### Brief
Retype all of the lines below with no changes.

### Task data
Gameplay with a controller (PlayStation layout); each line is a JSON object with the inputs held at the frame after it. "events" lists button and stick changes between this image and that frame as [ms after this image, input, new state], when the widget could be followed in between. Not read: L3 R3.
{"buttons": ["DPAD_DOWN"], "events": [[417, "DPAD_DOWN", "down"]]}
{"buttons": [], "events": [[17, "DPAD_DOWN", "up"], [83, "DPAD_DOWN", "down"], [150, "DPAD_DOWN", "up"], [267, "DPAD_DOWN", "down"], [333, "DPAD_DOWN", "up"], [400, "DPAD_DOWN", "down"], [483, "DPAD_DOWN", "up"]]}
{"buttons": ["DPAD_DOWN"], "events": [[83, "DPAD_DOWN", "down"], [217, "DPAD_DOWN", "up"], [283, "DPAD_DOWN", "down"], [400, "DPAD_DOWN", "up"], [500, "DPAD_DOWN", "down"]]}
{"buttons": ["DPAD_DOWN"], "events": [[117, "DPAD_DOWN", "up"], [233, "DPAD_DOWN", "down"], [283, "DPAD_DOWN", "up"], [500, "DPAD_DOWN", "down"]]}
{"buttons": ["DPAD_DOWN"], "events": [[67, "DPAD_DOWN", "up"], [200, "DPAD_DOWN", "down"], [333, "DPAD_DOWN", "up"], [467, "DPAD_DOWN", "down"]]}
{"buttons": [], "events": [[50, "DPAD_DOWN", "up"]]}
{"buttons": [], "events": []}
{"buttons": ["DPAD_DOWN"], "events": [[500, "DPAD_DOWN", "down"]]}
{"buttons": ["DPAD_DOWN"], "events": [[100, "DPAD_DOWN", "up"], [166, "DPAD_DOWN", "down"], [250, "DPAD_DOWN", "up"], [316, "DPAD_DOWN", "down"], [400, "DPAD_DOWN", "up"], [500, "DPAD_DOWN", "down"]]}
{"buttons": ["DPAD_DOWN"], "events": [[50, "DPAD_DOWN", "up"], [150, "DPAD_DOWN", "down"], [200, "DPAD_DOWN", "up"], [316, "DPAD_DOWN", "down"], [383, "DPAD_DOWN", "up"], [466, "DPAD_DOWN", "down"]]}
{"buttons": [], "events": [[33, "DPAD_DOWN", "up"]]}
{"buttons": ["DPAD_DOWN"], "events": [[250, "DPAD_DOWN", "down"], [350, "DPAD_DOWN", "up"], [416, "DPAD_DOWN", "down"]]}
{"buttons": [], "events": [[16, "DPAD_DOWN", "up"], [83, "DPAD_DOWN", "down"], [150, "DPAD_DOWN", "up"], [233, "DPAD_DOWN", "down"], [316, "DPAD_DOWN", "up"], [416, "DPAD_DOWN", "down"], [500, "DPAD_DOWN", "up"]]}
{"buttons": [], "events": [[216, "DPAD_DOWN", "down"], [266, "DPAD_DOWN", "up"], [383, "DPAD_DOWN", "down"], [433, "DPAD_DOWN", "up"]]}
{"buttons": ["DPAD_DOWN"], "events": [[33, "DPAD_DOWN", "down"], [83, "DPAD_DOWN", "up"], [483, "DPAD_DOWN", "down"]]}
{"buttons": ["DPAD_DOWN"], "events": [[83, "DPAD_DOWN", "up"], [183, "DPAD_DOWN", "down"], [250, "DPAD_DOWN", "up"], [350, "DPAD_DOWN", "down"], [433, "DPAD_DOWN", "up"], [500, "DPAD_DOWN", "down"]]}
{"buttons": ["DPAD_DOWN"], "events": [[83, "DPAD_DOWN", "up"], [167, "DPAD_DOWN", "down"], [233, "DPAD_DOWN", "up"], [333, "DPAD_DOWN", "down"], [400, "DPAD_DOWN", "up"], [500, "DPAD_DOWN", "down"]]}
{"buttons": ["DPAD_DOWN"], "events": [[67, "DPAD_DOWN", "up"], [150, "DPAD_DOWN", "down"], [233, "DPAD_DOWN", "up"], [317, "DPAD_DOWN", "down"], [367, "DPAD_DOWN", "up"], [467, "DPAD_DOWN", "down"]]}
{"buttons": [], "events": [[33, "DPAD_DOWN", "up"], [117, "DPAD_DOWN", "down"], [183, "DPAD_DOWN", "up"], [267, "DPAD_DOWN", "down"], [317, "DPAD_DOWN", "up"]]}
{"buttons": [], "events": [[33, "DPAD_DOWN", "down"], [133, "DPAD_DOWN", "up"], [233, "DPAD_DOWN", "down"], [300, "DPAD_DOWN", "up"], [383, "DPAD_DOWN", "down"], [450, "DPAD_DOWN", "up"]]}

### Answer box
Gameplay with a controller (PlayStation layout); each line is a JSON object with the inputs held at the frame after it. "events" lists button and stick changes between this image and that frame as [ms after this image, input, new state], when the widget could be followed in between. Not read: L3 R3.
{"buttons": ["DPAD_DOWN"], "events": [[417, "DPAD_DOWN", "down"]]}
{"buttons": [], "events": [[17, "DPAD_DOWN", "up"], [83, "DPAD_DOWN", "down"], [150, "DPAD_DOWN", "up"], [267, "DPAD_DOWN", "down"], [333, "DPAD_DOWN", "up"], [400, "DPAD_DOWN", "down"], [483, "DPAD_DOWN", "up"]]}
{"buttons": ["DPAD_DOWN"], "events": [[83, "DPAD_DOWN", "down"], [217, "DPAD_DOWN", "up"], [283, "DPAD_DOWN", "down"], [400, "DPAD_DOWN", "up"], [500, "DPAD_DOWN", "down"]]}
{"buttons": ["DPAD_DOWN"], "events": [[117, "DPAD_DOWN", "up"], [233, "DPAD_DOWN", "down"], [283, "DPAD_DOWN", "up"], [500, "DPAD_DOWN", "down"]]}
{"buttons": ["DPAD_DOWN"], "events": [[67, "DPAD_DOWN", "up"], [200, "DPAD_DOWN", "down"], [333, "DPAD_DOWN", "up"], [467, "DPAD_DOWN", "down"]]}
{"buttons": [], "events": [[50, "DPAD_DOWN", "up"]]}
{"buttons": [], "events": []}
{"buttons": ["DPAD_DOWN"], "events": [[500, "DPAD_DOWN", "down"]]}
{"buttons": ["DPAD_DOWN"], "events": [[100, "DPAD_DOWN", "up"], [166, "DPAD_DOWN", "down"], [250, "DPAD_DOWN", "up"], [316, "DPAD_DOWN", "down"], [400, "DPAD_DOWN", "up"], [500, "DPAD_DOWN", "down"]]}
{"buttons": ["DPAD_DOWN"], "events": [[50, "DPAD_DOWN", "up"], [150, "DPAD_DOWN", "down"], [200, "DPAD_DOWN", "up"], [316, "DPAD_DOWN", "down"], [383, "DPAD_DOWN", "up"], [466, "DPAD_DOWN", "down"]]}
{"buttons": [], "events": [[33, "DPAD_DOWN", "up"]]}
{"buttons": ["DPAD_DOWN"], "events": [[250, "DPAD_DOWN", "down"], [350, "DPAD_DOWN", "up"], [416, "DPAD_DOWN", "down"]]}
{"buttons": [], "events": [[16, "DPAD_DOWN", "up"], [83, "DPAD_DOWN", "down"], [150, "DPAD_DOWN", "up"], [233, "DPAD_DOWN", "down"], [316, "DPAD_DOWN", "up"], [416, "DPAD_DOWN", "down"], [500, "DPAD_DOWN", "up"]]}
{"buttons": [], "events": [[216, "DPAD_DOWN", "down"], [266, "DPAD_DOWN", "up"], [383, "DPAD_DOWN", "down"], [433, "DPAD_DOWN", "up"]]}
{"buttons": ["DPAD_DOWN"], "events": [[33, "DPAD_DOWN", "down"], [83, "DPAD_DOWN", "up"], [483, "DPAD_DOWN", "down"]]}
{"buttons": ["DPAD_DOWN"], "events": [[83, "DPAD_DOWN", "up"], [183, "DPAD_DOWN", "down"], [250, "DPAD_DOWN", "up"], [350, "DPAD_DOWN", "down"], [433, "DPAD_DOWN", "up"], [500, "DPAD_DOWN", "down"]]}
{"buttons": ["DPAD_DOWN"], "events": [[83, "DPAD_DOWN", "up"], [167, "DPAD_DOWN", "down"], [233, "DPAD_DOWN", "up"], [333, "DPAD_DOWN", "down"], [400, "DPAD_DOWN", "up"], [500, "DPAD_DOWN", "down"]]}
{"buttons": ["DPAD_DOWN"], "events": [[67, "DPAD_DOWN", "up"], [150, "DPAD_DOWN", "down"], [233, "DPAD_DOWN", "up"], [317, "DPAD_DOWN", "down"], [367, "DPAD_DOWN", "up"], [467, "DPAD_DOWN", "down"]]}
{"buttons": [], "events": [[33, "DPAD_DOWN", "up"], [117, "DPAD_DOWN", "down"], [183, "DPAD_DOWN", "up"], [267, "DPAD_DOWN", "down"], [317, "DPAD_DOWN", "up"]]}
{"buttons": [], "events": [[33, "DPAD_DOWN", "down"], [133, "DPAD_DOWN", "up"], [233, "DPAD_DOWN", "down"], [300, "DPAD_DOWN", "up"], [383, "DPAD_DOWN", "down"], [450, "DPAD_DOWN", "up"]]}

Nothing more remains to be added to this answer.